“Cada vez que decido emprender el viaje hacia la identidad, parto una y otra vez de un trozo de tierra de Martinica denominado, curiosamente, Morne de Perú”. Este nombre, rescatado por Édouard Glissant, no es un simple azar toponímico; es el eje sobre el cual basculan mis cuencas culturales. El “Morne” (ese monte caribeño) de Perú es el lugar donde la verticalidad andina se sedimenta en la horizontalidad antillana, el punto exacto donde la “asfixia” del Caribe y el “nudo” de los Andes se funden en una sola Poética de la Relación. Mi obra, y específicamente la saga de Juvenal Agüero, es el laboratorio donde esa relación glissantiana se hace carne, ritmo y bachata.
Esta conexión no es un accidente geográfico, sino una correspondencia ontológica. A través de los años, este vínculo se ha manifestado en dos frentes que hoy convergen: la crítica literaria como acto de deslinde y la ficción como bitácora de la identidad mitimae. En el plano de la crítica, mi lectura de la poesía dominicana reciente —como en la antología Indómita & brava— parte de una premisa radical: en la isla, leer poesía es leer a Vallejo. La “lengua ósea” dominicana ha sabido resistir al colonialismo permaneciendo fiel a su vitalidad y erotismo, encontrando en la sequedad vallejiana su mejor defensa contra la elocuencia vacía.
Esta soberanía cobra cuerpo en Juvenal Agüero. Él es el mejor poeta dominicano actual precisamente porque encarna el “Perú” de Glissant: es totalmente andino y criollo, un habitante de las profundidades que reconoce en el “estertor por constricción” de la bachata su propio “asfixiao”. Juvenal no constituye el protagonista de una novela decimonónica de inicio y fin, sino un aglutinado de voces, monólogos y poesía que busca decir las cosas veladamente, pero de la forma más directa posible. Su escritura es una “ola que rompe”, donde lo ligero es, de puro hondo, la única forma de capturar la postmodernidad inteligente y erótica del Caribe.
Partir del Morne de Perú implica también un deslinde ético frente a la “purita prudencia”. En mi mapa, no hay lugar para los escritores profesionales que, como el “Nene” Cubillas, se hacen al gusto de los centros de poder. Prefiero la sensibilidad elíptica de un César Cueto o la “embestida de borracho” del Cholo Sotil, quien conquistó el mundo sin perder su esencia serrana y pícara. Esa misma esencia es la que hallo en la poesía de Raúl Gómez Jattin; es el rechazo a ser un “profesor-poeta” escolarizado y la apuesta por ser un navegante cuya brújula es la belleza y cuya rosa de los vientos es la “arrechura”.

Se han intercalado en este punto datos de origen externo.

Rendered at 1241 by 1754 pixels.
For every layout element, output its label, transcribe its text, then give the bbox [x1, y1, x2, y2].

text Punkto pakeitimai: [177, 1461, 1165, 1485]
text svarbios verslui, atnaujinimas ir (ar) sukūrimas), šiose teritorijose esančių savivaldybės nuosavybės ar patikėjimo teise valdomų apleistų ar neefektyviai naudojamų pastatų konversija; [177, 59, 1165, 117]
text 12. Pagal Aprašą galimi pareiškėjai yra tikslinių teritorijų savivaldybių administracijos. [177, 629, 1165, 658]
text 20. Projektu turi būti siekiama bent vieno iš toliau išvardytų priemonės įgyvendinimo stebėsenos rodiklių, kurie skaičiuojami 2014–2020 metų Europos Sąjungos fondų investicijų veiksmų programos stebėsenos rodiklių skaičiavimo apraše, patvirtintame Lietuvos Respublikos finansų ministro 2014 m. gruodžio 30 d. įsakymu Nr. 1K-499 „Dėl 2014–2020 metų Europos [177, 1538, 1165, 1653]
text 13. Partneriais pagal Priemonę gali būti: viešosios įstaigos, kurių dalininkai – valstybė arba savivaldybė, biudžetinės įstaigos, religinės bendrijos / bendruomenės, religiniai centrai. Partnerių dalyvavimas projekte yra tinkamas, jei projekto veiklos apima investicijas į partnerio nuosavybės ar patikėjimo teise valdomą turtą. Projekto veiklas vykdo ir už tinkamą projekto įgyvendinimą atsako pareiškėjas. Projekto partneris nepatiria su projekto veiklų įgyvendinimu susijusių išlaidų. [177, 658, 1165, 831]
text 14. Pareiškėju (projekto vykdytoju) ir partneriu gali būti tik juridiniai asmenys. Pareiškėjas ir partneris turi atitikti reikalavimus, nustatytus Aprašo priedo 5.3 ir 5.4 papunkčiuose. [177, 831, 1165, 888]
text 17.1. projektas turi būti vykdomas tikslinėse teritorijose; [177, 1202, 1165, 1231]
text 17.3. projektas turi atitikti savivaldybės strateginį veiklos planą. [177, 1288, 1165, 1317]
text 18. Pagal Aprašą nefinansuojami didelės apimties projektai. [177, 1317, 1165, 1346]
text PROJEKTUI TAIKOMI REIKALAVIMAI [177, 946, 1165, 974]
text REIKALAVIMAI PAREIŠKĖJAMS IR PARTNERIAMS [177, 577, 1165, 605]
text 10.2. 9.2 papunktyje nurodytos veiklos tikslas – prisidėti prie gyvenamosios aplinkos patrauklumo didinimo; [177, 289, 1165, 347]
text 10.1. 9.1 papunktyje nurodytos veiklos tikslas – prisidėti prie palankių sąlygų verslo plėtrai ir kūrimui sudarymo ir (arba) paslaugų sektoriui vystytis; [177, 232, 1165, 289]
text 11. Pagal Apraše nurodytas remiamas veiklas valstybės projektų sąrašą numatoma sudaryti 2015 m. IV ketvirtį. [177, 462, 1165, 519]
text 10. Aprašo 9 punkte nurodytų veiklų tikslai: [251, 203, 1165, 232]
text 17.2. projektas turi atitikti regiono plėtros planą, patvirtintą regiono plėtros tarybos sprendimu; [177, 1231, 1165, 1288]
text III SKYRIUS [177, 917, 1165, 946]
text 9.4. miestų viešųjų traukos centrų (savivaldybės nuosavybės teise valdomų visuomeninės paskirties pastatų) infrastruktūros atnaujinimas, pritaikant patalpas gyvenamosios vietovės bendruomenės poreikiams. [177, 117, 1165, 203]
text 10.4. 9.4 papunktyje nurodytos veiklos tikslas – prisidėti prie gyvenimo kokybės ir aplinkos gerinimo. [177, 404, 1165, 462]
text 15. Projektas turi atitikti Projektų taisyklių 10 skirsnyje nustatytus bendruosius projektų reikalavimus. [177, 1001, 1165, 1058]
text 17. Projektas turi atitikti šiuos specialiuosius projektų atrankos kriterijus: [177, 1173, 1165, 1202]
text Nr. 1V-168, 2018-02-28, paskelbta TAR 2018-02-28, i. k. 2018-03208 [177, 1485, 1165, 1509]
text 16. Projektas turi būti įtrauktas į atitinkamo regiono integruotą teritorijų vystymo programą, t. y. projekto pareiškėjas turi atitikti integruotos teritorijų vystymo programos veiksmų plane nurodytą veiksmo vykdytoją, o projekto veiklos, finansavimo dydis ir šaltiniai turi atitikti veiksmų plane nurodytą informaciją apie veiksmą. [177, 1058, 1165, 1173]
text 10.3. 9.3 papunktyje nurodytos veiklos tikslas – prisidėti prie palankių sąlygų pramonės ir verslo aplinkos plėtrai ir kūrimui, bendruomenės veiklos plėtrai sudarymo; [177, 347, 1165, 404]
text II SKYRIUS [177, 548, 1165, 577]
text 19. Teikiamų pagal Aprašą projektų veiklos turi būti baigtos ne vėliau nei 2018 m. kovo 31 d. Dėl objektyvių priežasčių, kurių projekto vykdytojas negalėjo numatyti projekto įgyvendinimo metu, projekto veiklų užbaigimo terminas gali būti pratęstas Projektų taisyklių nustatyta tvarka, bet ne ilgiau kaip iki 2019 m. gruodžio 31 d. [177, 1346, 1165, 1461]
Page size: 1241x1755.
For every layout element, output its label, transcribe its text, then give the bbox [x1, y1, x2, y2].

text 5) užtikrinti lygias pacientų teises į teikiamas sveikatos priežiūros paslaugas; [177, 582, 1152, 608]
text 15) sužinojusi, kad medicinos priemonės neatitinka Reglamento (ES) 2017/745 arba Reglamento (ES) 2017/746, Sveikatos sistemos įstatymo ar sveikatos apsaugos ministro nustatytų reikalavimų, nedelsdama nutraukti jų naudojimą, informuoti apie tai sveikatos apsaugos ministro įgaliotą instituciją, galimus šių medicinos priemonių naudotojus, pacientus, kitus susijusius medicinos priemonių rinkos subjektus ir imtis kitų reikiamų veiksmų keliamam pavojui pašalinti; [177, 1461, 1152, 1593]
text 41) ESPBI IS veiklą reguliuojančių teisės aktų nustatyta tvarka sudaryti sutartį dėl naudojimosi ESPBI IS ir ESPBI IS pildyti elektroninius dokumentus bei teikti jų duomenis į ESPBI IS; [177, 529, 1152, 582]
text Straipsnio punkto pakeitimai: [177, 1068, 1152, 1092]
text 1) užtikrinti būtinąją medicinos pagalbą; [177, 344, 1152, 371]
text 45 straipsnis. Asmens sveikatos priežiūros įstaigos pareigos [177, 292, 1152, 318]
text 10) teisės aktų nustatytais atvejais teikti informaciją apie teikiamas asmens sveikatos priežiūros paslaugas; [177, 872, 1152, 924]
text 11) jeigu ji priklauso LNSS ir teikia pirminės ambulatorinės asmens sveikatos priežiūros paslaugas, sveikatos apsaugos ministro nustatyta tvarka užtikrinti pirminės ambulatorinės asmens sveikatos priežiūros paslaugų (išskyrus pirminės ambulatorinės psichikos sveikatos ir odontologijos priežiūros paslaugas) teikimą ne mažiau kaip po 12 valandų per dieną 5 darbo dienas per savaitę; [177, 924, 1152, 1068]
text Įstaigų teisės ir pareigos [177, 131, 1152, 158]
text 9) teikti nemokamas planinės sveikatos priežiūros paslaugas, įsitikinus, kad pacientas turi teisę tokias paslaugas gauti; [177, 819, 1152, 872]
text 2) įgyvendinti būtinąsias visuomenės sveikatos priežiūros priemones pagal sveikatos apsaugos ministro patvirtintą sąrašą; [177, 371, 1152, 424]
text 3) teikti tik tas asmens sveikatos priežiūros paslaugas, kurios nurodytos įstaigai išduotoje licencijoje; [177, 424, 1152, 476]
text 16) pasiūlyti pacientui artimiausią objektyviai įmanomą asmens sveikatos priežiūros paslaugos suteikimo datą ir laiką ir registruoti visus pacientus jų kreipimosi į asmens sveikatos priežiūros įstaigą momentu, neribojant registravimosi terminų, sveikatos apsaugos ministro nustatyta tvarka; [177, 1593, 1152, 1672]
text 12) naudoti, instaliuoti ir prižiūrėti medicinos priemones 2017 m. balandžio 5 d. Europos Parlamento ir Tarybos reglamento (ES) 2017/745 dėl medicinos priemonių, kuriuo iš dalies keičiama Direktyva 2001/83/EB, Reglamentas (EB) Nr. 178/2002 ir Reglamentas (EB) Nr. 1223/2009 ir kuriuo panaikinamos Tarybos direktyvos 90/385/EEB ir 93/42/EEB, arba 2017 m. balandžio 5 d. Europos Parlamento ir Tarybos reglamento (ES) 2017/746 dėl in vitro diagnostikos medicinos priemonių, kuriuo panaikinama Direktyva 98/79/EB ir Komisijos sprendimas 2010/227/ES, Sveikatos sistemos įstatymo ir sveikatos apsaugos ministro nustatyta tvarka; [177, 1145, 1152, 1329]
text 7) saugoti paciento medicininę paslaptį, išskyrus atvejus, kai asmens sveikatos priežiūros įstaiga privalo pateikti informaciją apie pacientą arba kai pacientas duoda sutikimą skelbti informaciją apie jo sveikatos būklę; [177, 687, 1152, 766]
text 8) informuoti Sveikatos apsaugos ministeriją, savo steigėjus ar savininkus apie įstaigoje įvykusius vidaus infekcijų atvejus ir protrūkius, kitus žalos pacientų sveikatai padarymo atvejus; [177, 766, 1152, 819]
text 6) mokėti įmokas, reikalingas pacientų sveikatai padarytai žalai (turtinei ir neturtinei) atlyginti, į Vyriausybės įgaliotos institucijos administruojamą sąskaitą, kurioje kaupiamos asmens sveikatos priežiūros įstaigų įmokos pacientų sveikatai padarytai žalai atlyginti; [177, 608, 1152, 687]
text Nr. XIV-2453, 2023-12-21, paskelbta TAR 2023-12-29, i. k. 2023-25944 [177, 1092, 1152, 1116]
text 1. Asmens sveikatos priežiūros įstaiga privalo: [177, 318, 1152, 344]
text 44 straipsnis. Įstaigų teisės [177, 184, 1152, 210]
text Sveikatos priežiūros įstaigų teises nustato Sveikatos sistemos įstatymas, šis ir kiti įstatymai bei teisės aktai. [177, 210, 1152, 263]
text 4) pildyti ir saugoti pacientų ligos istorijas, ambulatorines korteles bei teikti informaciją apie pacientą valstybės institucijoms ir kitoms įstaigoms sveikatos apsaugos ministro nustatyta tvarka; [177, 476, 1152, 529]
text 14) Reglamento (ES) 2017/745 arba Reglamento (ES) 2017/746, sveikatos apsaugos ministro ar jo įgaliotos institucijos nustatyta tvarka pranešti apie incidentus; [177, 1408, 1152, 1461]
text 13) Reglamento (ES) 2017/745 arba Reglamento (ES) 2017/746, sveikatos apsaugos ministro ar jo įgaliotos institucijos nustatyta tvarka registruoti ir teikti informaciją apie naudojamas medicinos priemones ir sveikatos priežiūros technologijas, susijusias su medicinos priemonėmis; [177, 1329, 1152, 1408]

La bitácora de Juvenal, desde el dolor iniciático de Prepucio carmesí hasta el cosmopolitismo de Un chin de amor, es la cartografía de una existencia que se niega a ser un “libro muerto”. Al fundir los mares encrespados en “pampitas de arena”, Juvenal demuestra que la identidad es un juego de libertad. No buscamos un palmarés de proezas, sino saborear ese “delicioso fracaso” que es la fuente de la narración: la búsqueda de un ideal que se nos escapa entre las manos de una hilandera.
Me siento dominicano porque me siento un puente. Juvenal Agüero es la prueba de que el “Perú” no es una cárcel geográfica, sino una patria portátil que vibra con igual fuerza en una calle de Lima que en algún rincón insólito de la República Dominicana. Es el “chin de amor” que nos salva del vacío y nos devuelve a la humanidad que palpita, como diría el viejo Malcolm Lowry, en cualquier lugar donde seamos capaces de contar una historia que nos devuelva la “chispa de vivir”.